━━ GIVEN INFORMATION
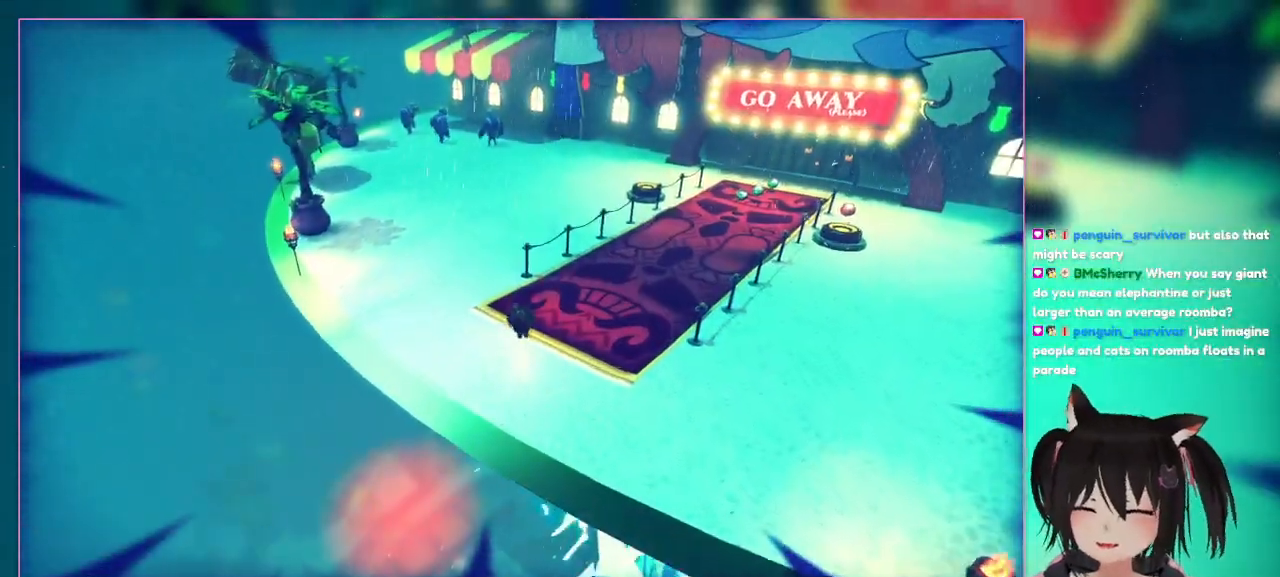
{"buttons": [], "left_stick": "up-right", "right_stick": "center", "events": [[433, "left_stick", "up-right"]]}
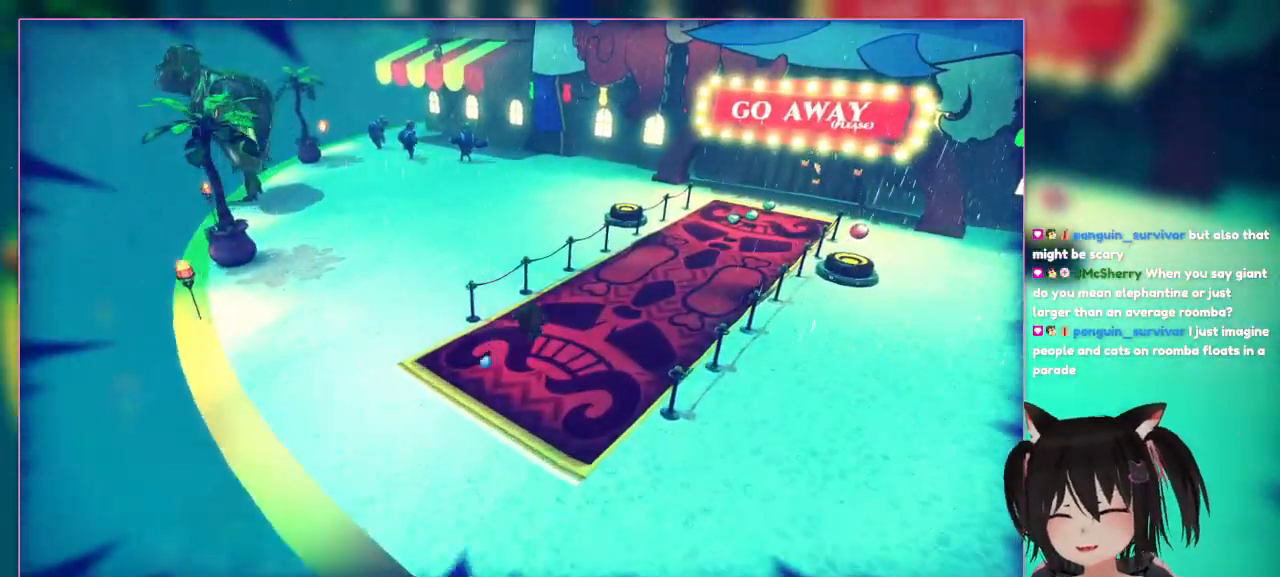
{"buttons": [], "left_stick": "up-right", "right_stick": "center", "events": []}
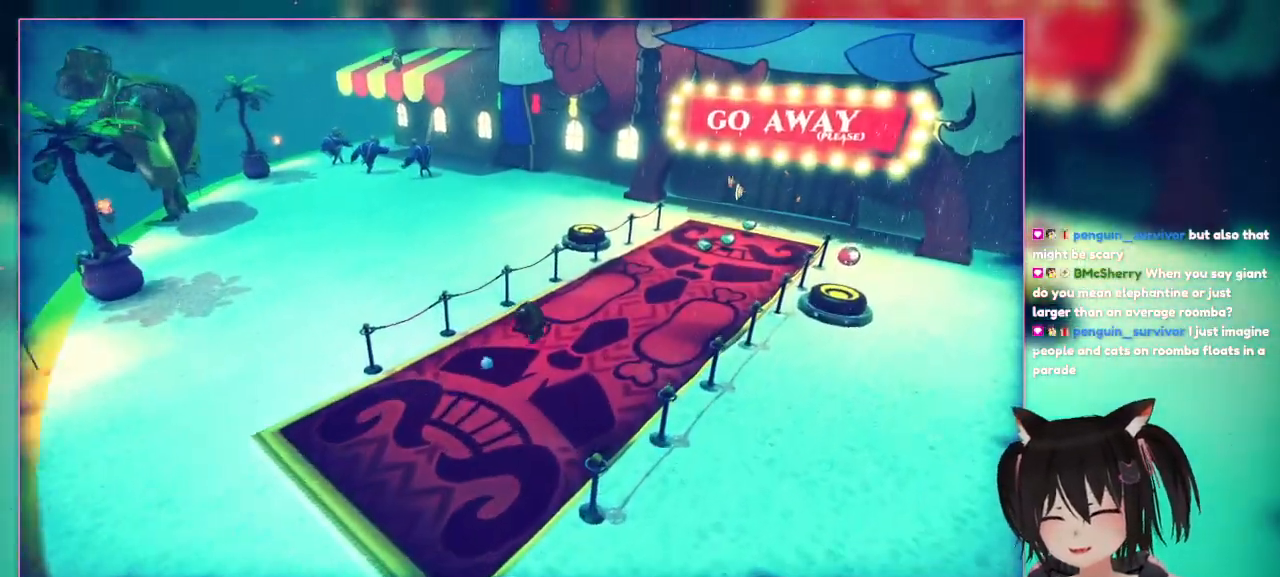
{"buttons": [], "left_stick": "up-right", "right_stick": "center", "events": []}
━━━━
» REQUIREMENT: The data above, line by line: transcribe it exactly and drop the pictures.

» OUTPUT FOR THIS EXERCISE:
{"buttons": [], "left_stick": "up-right", "right_stick": "center", "events": [[433, "left_stick", "up-right"]]}
{"buttons": [], "left_stick": "up-right", "right_stick": "center", "events": []}
{"buttons": [], "left_stick": "up-right", "right_stick": "center", "events": []}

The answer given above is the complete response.